1. ## Inner Automorphism Groups

How does one go about proving that a particular group is isomorphic to the set of its inner automorphisms? Specifically I'm looking at the symmetric group of order 3. I've done the tedious calculations conjugating the entire group by each element, and indeed there are 6 unique mappings from S3 to Inn(S3), but so what?

More specifically, here's what I've done:

Denote:
1 as the identity which fixes each element (1)(2)(3)
2 is the cycle (123)
3 is the cycle (132)
4 is (12)
5 is (13)
6 is (23)

The inner automorphism induced by the identity gives us the permutation (1)(2)(3)(4)(5)(6)
From this permutation, the other automorphisms are:
Induced by 2: (645)
3: (564)
4: (23)(465)
5: (23)(654)
6: (23)(546)

Aside from routine calculation showing that conjugation is one-to-one, onto, and operation preserving, I have no other work on this.

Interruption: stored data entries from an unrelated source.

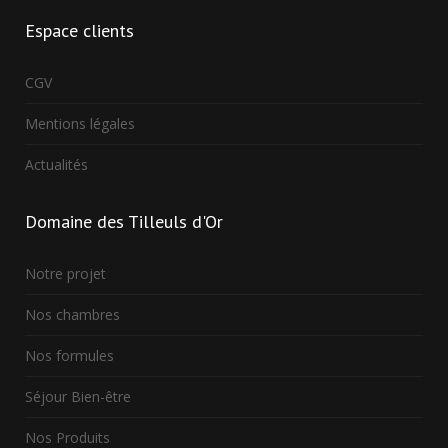
Espace
clients
CGV
Mentions légales
Actualités
Domaine
des Tilleuls d'Or
Notre projet
Nos chambres
Nos formules
Séjour Bien-être
Nos Produits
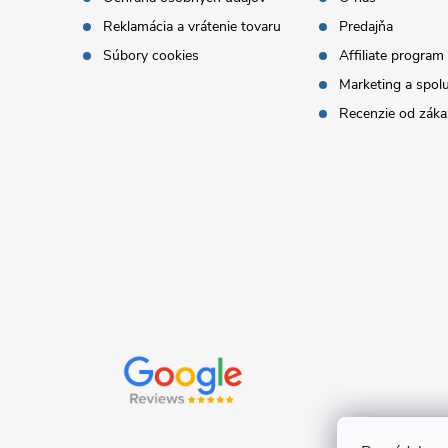
ä
Reklamácia a vrátenie tovaru
Predajňa
t
Súbory cookies
Affiliate program
Marketing a spol
i
Recenzie od záka
e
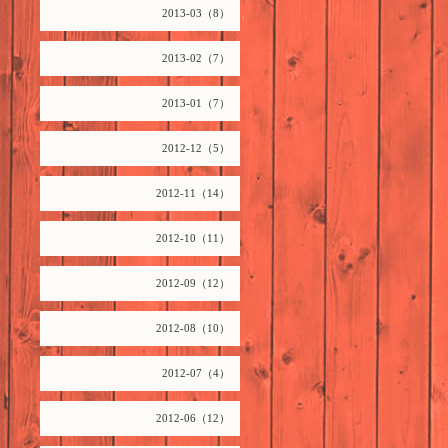
2013-03（8）
2013-02（7）
2013-01（7）
2012-12（5）
2012-11（14）
2012-10（11）
2012-09（12）
2012-08（10）
2012-07（4）
2012-06（12）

I feel like I can see the isomorphism laying here, I just don't know what bits and pieces I need to assemble in a proof. Or maybe I'm not even close?

Thanks

Anthony

2. ## Re: Inner Automorphism Groups

Hi,
Let G be a group. It looks to me as though you're forgetting the operation that makes Aut(G), the set of automorphisms of G, into a group -- namely composition of the automorphisms. So for x in G, define the automorphism I(x) of G to be conjugation by x. It is straightforward that the mapping I from G into Aut(G) is a homomorphism; just use the "product" in Aut(G), namely composition. So G/Ker(I) is isomorphic to the image, Inn(G). Here Ker(I) is easily seen to be the center Z(G) (the set of elements of G that commute with everybody). So always G/Z(G) is isomorphic to Inn(G) via the mapping I defined above. In particular, for S3, Z(S3) is the identity subgroup, so the isomorphism you're looking for is just I.